For the first time ever we have an insulated three stall garage with copius built-in cupboards and cabinets. It has yet to get below freezing out there.
There is some trouble in paradise, however, since the cupboards take up so much space that Husband’s pickup is too long to fit in the garage. He is happy to park it outside, but he is concerned how to make sure it can start on the coldest days.
When he worked on the Fort Berthold Reservation he had an electromagnetic thingy that attached to the engine block and kept everything nice and warm. The only problem with one of those now is that he has to crawl under the truck to attach it, and he isn’t that limber anymore. It also needs to be removed before you drive the vehicle. I phoned a local car repair place and asked if the still installed block heaters, something that he could easily just plug in. They hemmed and hawed and told me that block heaters are a thing of the past but they could install one. I declined, as they sounded so hesitant. We went to NAPA and got another electromagnetic thingy and he will deal with it. It is on the oilpan now. If he has trouble crawling out and standing up I will help him.

— RECORD EXTRACTS —
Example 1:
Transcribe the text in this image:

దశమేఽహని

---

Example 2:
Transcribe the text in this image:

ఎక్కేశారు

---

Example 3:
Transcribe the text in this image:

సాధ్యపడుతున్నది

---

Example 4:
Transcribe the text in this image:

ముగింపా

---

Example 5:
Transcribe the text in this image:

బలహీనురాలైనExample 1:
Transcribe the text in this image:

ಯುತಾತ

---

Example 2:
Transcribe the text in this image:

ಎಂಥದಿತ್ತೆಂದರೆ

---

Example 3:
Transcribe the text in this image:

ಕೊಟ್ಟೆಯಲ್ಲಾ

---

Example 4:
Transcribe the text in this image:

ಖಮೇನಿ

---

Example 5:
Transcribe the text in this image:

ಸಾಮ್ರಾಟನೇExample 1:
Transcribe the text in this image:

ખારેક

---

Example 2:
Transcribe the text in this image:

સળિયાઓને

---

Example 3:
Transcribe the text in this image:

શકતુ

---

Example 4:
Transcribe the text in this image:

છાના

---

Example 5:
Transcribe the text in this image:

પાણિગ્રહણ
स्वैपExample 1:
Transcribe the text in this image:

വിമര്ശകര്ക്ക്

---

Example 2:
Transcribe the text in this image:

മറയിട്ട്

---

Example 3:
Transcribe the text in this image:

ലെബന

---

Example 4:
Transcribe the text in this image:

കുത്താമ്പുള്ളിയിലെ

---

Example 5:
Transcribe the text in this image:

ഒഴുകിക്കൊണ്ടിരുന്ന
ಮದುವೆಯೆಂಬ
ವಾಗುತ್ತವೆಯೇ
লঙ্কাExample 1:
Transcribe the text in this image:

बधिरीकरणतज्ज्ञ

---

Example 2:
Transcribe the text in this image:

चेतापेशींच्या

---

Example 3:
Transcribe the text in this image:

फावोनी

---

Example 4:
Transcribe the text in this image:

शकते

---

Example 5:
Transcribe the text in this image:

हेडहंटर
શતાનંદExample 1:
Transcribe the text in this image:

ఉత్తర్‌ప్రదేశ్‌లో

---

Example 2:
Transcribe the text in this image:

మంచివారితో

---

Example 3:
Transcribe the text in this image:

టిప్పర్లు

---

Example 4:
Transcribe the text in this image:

— THE TASK —
In the piece about the new garage, where is the electromagnetic device from NAPA now attached?

— CORRECT ANSWER —
It is on the oilpan.